Le nouvel archevêque était d'humeur trop guerrière pour ne pas songer à punir le comte de Juliers des maux que l'église de Cologne avait eu si longtemps à souffrir par suite de ses persécutions. Le comte, sans doute, connaissait aussi trop bien son caractère pour ne pas se préparer à en venir bientôt aux mains avec lui. Il forma un ligue défensive dans laquelle entrèrent trente-quatre seigneurs, qui avaient individuellement des raisons de craindre le courroux du prélat. Parmi eux se trouvaient Adolphe de Berg, Thierry d'Isenberg, comte de Limbourg sur la Lenne, et Waleran II de Fauquemont qui avait succédé à Thierry, son père, à l'âge de seize ans. La ville d'Aix-la-Chapelle ayant fait alliance avec Siffroi, le comte de Juliers voulut en tirer vengeance. Il pénétra dans cette place à l'aide de moyens à peu près semblables à ceux qu'avait employés dix ans auparavant Waleran IV pour entrer dans Cologne. Cette expédition se termina de manière encore plus tragique : le comte y trouva la mort avec trois de ses fils. Le sire de Fauquemont devait l'accompagner, mais craignant un sort pareil à celui de son père, il rebroussa chemin.

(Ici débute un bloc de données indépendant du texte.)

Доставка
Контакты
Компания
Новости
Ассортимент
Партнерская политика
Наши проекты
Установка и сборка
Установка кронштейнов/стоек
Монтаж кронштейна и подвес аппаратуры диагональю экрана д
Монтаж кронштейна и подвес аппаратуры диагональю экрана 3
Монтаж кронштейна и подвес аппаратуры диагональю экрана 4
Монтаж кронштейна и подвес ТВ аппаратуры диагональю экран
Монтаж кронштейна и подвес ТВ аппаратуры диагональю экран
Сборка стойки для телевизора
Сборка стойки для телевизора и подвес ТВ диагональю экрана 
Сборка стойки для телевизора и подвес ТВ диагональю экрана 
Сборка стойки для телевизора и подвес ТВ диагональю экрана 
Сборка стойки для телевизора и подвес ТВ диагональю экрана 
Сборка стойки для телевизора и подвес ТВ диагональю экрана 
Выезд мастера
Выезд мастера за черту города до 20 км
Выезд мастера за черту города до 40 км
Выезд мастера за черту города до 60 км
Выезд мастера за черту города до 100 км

L'archevêque, à la nouvelle de ces événements, se précipite sur le comté de Juliers, privé de ses principaux défenseurs, en détruit le château ainsi que plusieurs autres places fortes, et abandonna le plat pays à la fureur de ses soldats. La maison de Juliers appartenait par les femmes à celle de Limbourg. Waleran IV ne put voir la conduite du prélat sans en être cruellement offensé. Il assemble aussitôt les membres de sa famille, Renaud de Gueldre, son gendre, Waleran de Fauquemont, Winand, frère de ce seigneur, Adolphe de Berg, Henri comte de Luxembourg, Gérard de Durbuy etc. et les exhorte à s'unir à lui pour infliger à Siffroi une punition proportionnée à l'injure qu'ils en ont reçue dans une des branches de leur famille. Une si puissante coalition parvint facilement à purger le comté de Juliers de la présence des gens de l'archevêque. Elle ne s'en tint pas là : elle envahit l'archevêché de Cologne et s'y conduisit de manière à faire oublier les actes de barbarie dont elle prétendait se venger. Elle alla ensuite saccager le territoire d'Aix-la-Chapelle.

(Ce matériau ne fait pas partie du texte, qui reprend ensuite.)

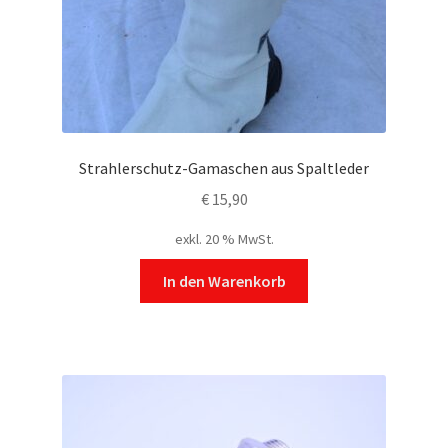
Strahlerschutz-Gamaschen aus Spaltleder
€
15,90
exkl. 20 % MwSt.
In den Warenkorb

Jean Ier, duc de Brabant, était le haut avoué de cette ville. Il vola à son secours avec d'autant plus d'empressement qu'il était alors en mésintelligence avec le duc de Limbourg. Quelques vassaux de Waleran avaient dévalisé des marchands brabançons, qui sur la foi des traités, passaient par le Limbourg. Jean Ier saisit ce prétexte pour détruire un château appelé Rimbourg, situé à une lieue de Rolduc, et appartenant au seigneur de Mulrepas, drossart ou sénéchal du Limbourg. Une pareille démonstration n'était pas équivoque ; c'était une manière de cartel que Waleran ne pouvait se refuser d'accepter. Les comtes de Flandre et de Luxemburg prévinrent cependant une collision qui semblait inévitable. Jean Ier avait-il l'intention d'aplanir dès lors les voies qui devaient plus tard lui permettre d'acquérir la souveraineté du Limbourg ?

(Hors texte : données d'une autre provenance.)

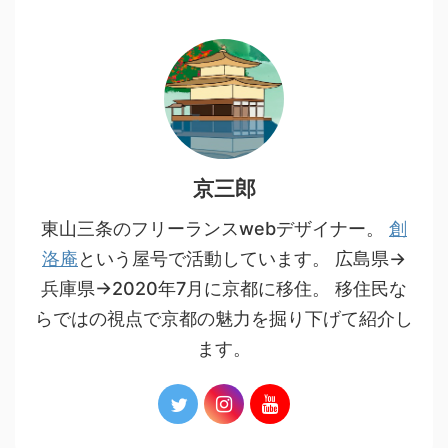
京三郎
東山三条のフリーランスwebデザイナー。
創
洛庵
という屋号で活動しています。 広島県→
兵庫県→2020年7月に京都に移住。 移住民な
らではの視点で京都の魅力を掘り下げて紹介し
ます。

Cette supposition n'est pas sans vraisemblance. Waleran IV n'avait qu'une fille, dont le droit de succession pouvait être contesté, et il était assez avancé en âge pour s'attendre à une fin prochaine. En effet, on ne le rencontre plus dans l'histoire après le 14 octobre de l'an 1279, jour où il mit fin par un traité à la guerre des princes de Limbourg et de Juliers contre l'archevêque de Cologne. Mais si l'on ne trouve plus, dès ce moment, aucune trace de l'existence de Waleran IV, rien non plus ne permet de déterminer l'époque de son décès ; et tandis que plusieurs monuments nous rappellent les églises où furent déposés les restes de ses prédécesseurs, il n'en existe pas un seul qui nous indique le lieu de sa sépulture. La fin du dernier duc de Limbourg est donc enveloppée d'un voile plus épais encore que ne l'est l'origine du premier.